> EXIGÊNCIA DA TAREFA
Por favor, copie do trecho abaixo, sobre o rei da ilha e o seu enterro, a parte entre "Frei Francisco Santiago" e "forme crime algum.", incluindo ambos.

> TRECHO

________________________

É esta ilha a mais vistosa e aprazível de toda aquela costa, e os habitantes deles negros bem-parecidos, com dentes e beiços delgados. Tem rei, a respeito do qual é de notar que não herdam o reino os filhos de tal rei; mas, para o ser, vão buscar o filho da irmã do rei. Porque, como este tenha muitas mulheres, duvidam se será o filho seu. Mas o filho da irmã é certo ser parente dele".

Frei Francisco Santiago demora-se nos comentários quanto ao local e cerimonial do enterro do régulo:
“Tanto que o rei se acha mal e se presume que morrerá, poucas pessoas, ainda das suas, entram a vê-lo. Vendo que não tem melhor, prendem a todos os cativos e cativas que ele tem; e apenas morre, se levanta tal alarido de vozes e gritos ao som de tambores, que parece um inferno. E dura este, que chamam choro, muitos dias. Neste choro há de haver muito de comer e beber; e, quanto mais há, mais solene. Nos três dias imediatos à morte do rei, têm todos liberdade para matar, ferir e roubar, sem que por isso se forme crime algum.

________________________

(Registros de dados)
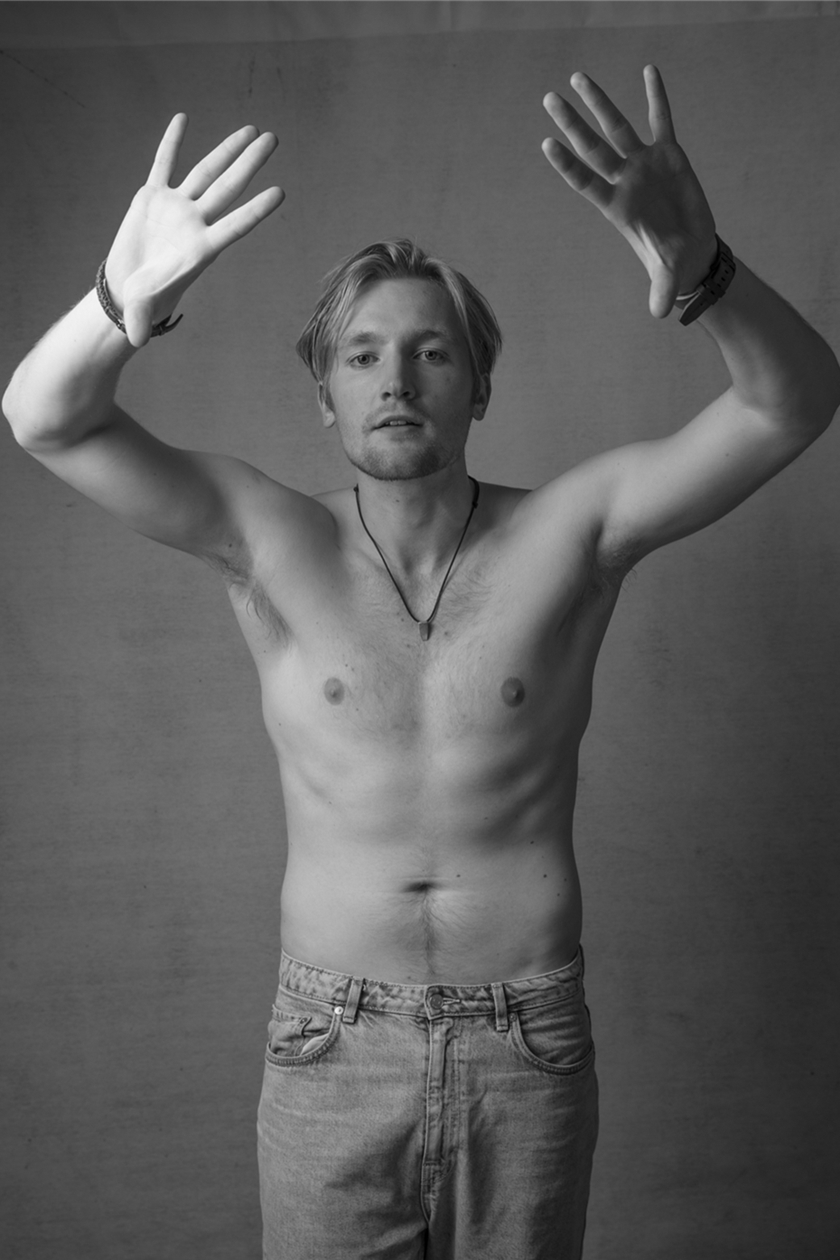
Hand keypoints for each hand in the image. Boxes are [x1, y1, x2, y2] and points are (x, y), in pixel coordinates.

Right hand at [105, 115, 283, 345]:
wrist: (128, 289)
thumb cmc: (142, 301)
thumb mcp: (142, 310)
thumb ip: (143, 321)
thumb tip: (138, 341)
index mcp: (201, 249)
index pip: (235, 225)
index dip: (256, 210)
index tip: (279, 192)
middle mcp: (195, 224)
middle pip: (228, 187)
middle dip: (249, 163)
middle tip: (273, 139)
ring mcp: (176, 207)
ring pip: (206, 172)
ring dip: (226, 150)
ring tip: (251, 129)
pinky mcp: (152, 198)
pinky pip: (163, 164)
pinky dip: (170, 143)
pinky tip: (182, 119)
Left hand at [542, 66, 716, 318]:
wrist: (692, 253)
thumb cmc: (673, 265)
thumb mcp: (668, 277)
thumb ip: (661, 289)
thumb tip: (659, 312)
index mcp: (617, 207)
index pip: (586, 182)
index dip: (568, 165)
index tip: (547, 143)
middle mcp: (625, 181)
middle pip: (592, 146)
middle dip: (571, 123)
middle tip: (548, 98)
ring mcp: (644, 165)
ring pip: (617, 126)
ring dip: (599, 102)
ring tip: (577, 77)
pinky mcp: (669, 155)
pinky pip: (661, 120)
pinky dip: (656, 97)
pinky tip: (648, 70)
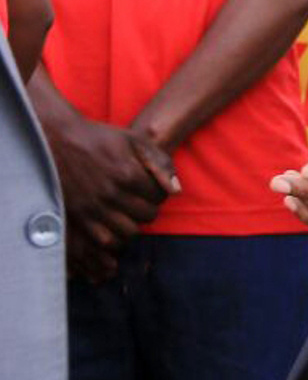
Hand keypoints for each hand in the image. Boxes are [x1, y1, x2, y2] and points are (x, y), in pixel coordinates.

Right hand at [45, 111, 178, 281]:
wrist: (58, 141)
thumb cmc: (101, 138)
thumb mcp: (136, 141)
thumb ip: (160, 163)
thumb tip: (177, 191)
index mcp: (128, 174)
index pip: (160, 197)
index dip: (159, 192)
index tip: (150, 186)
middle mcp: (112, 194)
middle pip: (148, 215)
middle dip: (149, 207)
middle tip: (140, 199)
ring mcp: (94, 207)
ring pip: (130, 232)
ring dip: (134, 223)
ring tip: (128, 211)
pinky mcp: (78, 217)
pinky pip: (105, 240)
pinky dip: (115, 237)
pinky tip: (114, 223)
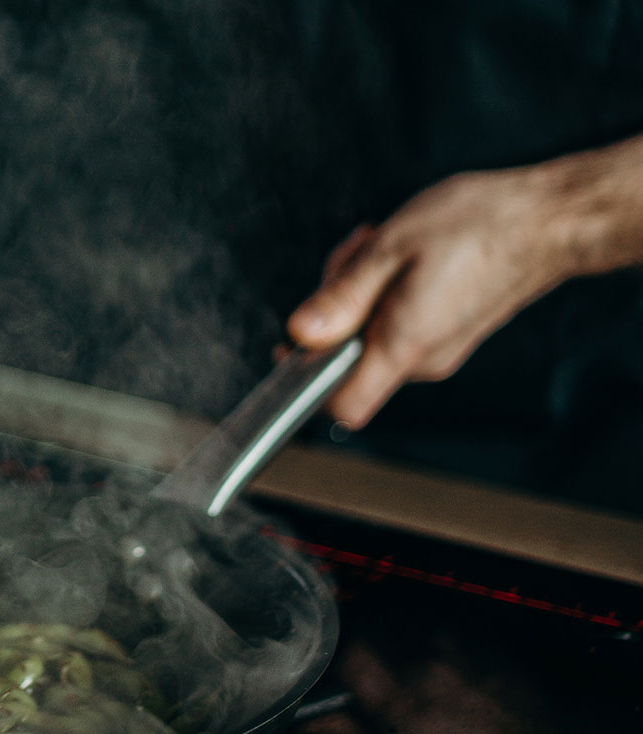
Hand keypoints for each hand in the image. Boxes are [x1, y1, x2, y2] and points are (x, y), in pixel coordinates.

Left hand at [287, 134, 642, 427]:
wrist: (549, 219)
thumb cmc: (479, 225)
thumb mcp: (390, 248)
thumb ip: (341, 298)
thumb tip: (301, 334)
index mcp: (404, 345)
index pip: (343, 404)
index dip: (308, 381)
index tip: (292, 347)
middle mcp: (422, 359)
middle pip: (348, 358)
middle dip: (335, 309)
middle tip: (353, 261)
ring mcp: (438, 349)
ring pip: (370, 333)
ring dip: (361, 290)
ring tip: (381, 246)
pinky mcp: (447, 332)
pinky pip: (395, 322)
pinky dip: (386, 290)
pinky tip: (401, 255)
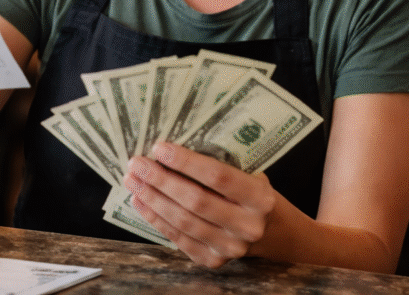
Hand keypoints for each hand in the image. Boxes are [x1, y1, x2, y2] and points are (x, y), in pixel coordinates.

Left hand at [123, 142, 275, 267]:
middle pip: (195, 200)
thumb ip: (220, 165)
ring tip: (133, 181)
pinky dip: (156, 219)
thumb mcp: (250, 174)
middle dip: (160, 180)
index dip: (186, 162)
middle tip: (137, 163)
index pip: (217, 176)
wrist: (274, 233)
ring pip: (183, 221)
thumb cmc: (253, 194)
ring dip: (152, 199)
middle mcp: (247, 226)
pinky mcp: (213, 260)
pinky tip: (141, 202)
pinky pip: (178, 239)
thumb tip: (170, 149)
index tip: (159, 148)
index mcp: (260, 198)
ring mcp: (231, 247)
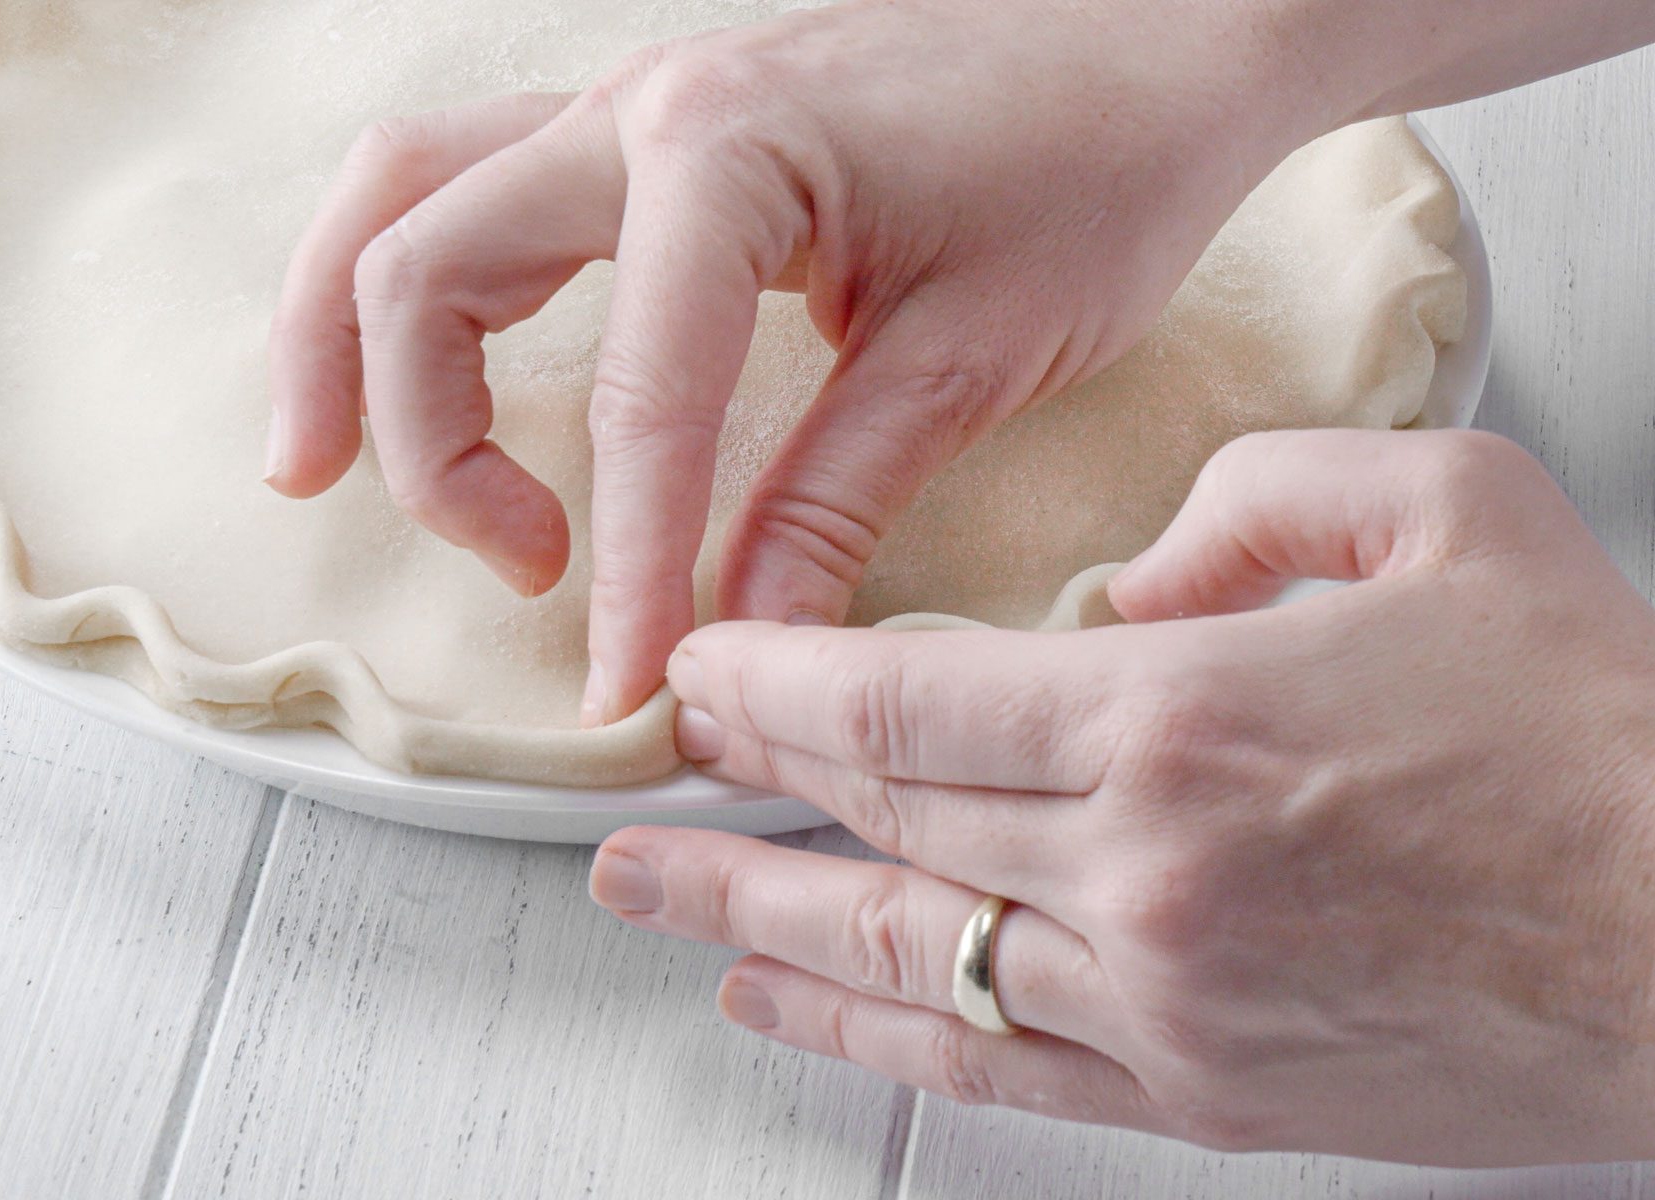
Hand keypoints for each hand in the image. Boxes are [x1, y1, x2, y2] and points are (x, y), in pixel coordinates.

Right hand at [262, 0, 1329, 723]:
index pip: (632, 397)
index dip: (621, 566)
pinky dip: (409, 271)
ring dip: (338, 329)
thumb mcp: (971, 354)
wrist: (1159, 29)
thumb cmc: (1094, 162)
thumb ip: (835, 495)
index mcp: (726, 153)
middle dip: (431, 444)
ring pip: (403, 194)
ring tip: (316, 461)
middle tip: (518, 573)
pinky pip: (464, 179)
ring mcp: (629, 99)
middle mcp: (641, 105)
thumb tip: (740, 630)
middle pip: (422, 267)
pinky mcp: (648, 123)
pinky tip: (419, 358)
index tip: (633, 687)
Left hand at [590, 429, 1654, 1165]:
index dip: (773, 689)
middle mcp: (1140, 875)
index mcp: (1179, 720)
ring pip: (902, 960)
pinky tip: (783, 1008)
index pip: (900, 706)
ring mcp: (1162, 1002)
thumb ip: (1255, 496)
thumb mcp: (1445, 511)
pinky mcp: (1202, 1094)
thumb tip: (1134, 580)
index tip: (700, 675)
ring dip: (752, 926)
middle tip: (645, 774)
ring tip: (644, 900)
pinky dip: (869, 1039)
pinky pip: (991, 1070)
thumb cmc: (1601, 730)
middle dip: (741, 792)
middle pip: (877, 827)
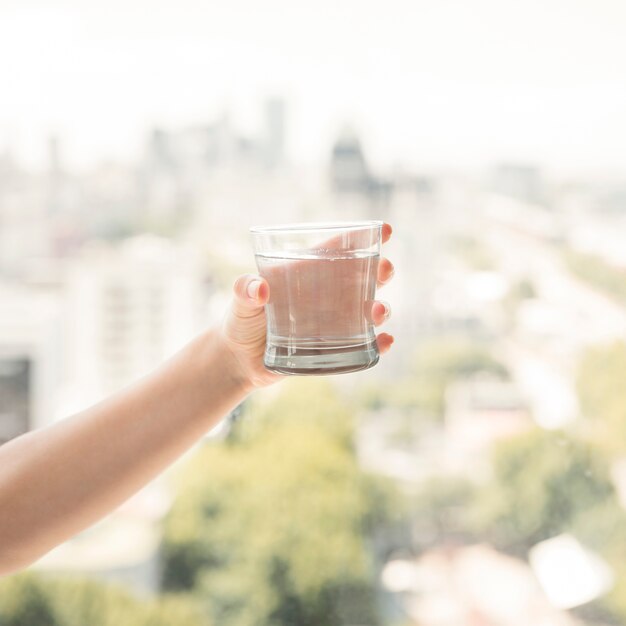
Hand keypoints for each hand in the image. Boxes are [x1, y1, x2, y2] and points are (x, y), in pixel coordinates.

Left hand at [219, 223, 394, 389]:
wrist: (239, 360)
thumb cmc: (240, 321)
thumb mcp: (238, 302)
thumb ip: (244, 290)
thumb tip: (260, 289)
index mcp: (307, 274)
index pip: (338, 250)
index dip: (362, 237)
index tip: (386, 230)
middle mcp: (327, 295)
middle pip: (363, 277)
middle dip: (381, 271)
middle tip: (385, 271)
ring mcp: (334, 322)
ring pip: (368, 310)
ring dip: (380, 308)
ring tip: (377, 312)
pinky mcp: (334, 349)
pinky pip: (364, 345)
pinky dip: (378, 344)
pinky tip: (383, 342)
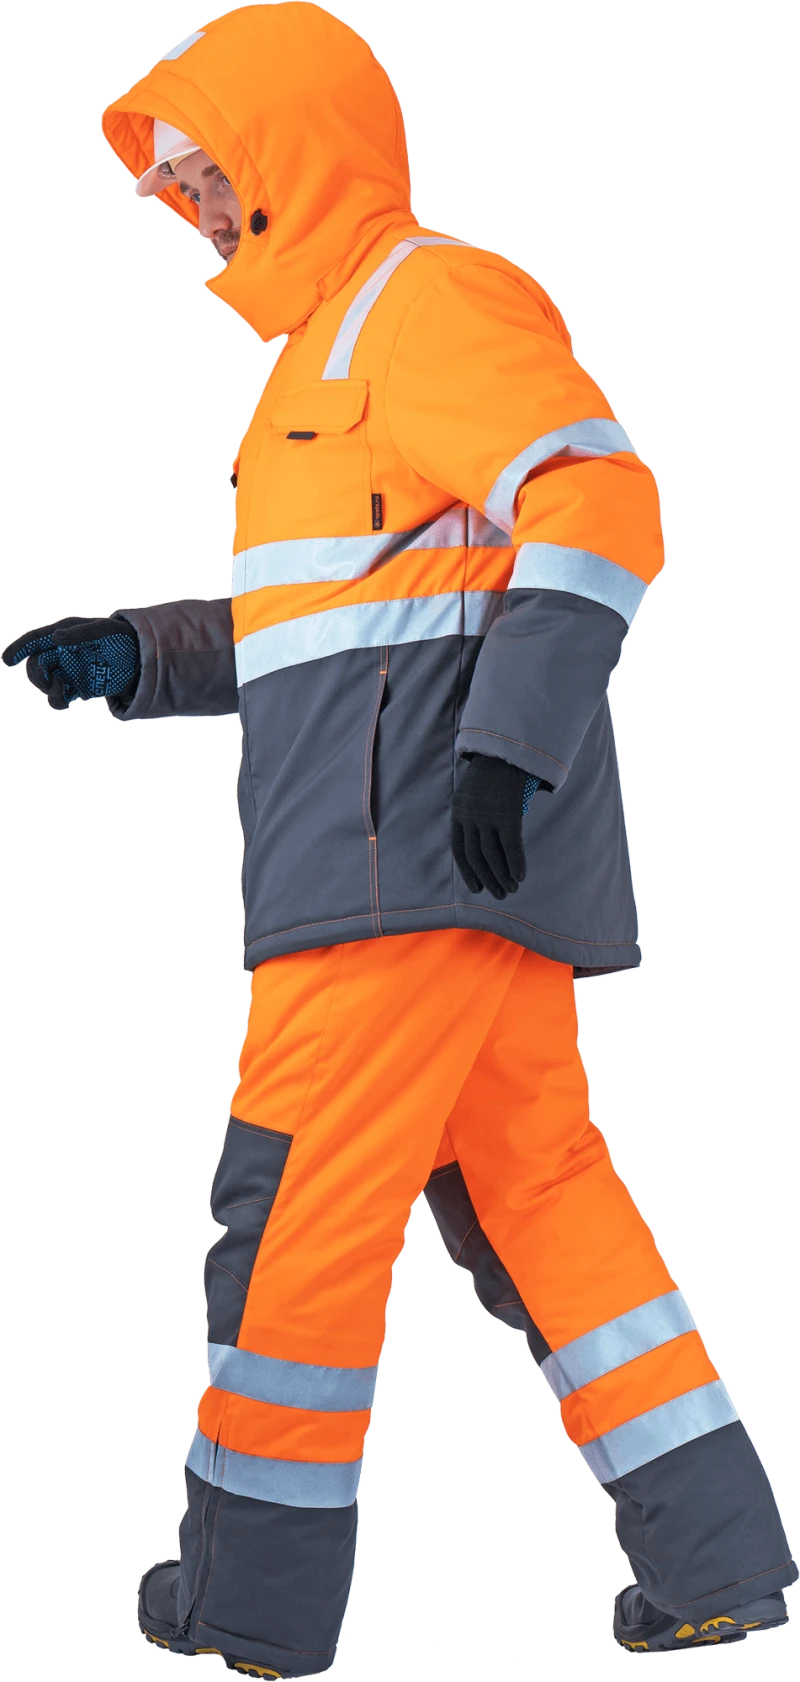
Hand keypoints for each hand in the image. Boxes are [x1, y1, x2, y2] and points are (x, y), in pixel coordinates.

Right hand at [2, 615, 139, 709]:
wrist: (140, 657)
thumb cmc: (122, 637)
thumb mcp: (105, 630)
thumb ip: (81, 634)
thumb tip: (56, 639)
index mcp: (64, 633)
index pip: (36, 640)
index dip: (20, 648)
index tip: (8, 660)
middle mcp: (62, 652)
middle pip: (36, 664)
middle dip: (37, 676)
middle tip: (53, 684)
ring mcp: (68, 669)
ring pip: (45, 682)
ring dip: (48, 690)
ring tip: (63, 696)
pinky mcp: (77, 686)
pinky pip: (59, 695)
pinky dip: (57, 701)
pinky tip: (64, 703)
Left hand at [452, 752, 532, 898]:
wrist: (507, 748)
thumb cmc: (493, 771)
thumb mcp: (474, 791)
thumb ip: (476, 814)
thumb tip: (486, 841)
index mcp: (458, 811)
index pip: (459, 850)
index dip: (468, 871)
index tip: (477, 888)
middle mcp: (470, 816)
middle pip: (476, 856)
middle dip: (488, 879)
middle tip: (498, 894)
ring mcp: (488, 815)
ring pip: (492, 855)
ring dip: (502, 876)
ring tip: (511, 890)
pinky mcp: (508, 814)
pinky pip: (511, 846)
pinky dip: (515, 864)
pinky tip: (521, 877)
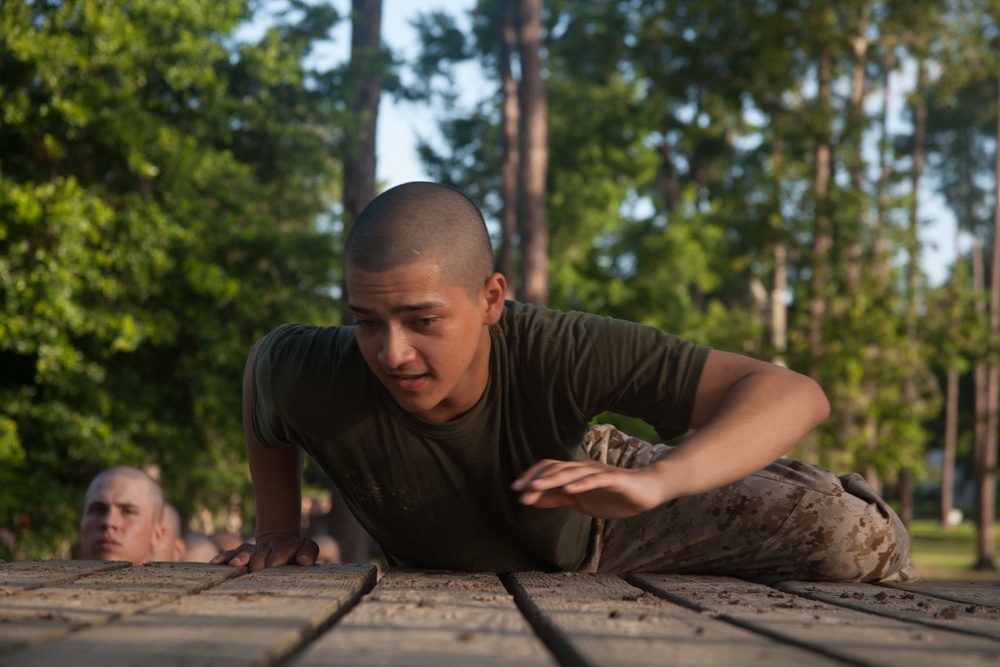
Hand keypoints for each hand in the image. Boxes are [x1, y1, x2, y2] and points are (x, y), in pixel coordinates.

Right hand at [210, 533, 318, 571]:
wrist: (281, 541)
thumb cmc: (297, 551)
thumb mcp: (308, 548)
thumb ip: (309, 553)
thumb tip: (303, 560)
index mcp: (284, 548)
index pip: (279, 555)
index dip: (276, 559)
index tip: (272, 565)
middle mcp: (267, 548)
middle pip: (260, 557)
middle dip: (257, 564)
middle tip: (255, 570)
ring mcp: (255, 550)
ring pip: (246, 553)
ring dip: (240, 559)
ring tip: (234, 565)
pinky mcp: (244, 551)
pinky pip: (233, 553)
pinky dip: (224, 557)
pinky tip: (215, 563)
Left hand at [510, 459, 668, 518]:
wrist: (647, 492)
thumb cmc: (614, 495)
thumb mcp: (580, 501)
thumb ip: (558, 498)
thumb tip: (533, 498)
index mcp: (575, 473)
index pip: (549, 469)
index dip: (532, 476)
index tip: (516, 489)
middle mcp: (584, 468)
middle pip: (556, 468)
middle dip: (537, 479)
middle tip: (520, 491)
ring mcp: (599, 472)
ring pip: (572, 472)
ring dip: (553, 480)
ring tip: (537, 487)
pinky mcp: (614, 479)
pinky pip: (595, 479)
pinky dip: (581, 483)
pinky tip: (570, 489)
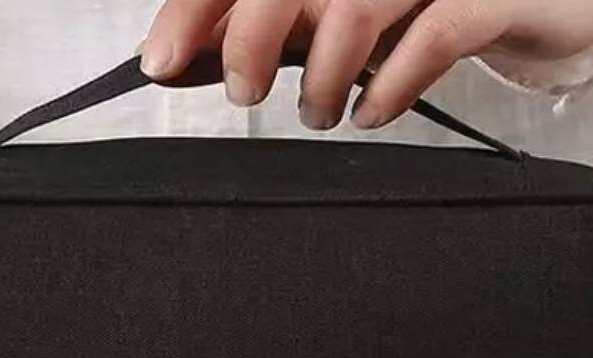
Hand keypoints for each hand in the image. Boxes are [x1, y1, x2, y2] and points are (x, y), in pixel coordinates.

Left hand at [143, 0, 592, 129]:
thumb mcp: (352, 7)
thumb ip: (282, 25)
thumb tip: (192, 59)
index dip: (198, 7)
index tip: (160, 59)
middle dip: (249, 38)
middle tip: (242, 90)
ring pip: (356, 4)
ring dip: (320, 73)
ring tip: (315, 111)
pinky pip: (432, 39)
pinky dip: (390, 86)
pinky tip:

________________________

> RESPOSTA DO EXERCÍCIO
Frei Francisco Santiago demora-se nos comentários quanto ao local e cerimonial do enterro do régulo:
“Tanto que o rei se acha mal e se presume que morrerá, poucas pessoas, ainda das suas, entram a vê-lo. Vendo que não tem melhor, prendem a todos os cativos e cativas que ele tem; e apenas morre, se levanta tal alarido de vozes e gritos ao som de tambores, que parece um inferno. E dura este, que chamam choro, muitos dias. Neste choro há de haver muito de comer e beber; e, quanto mais há, mais solene. Nos três dias imediatos à morte do rei, têm todos liberdade para matar, ferir e roubar, sem que por isso se forme crime algum.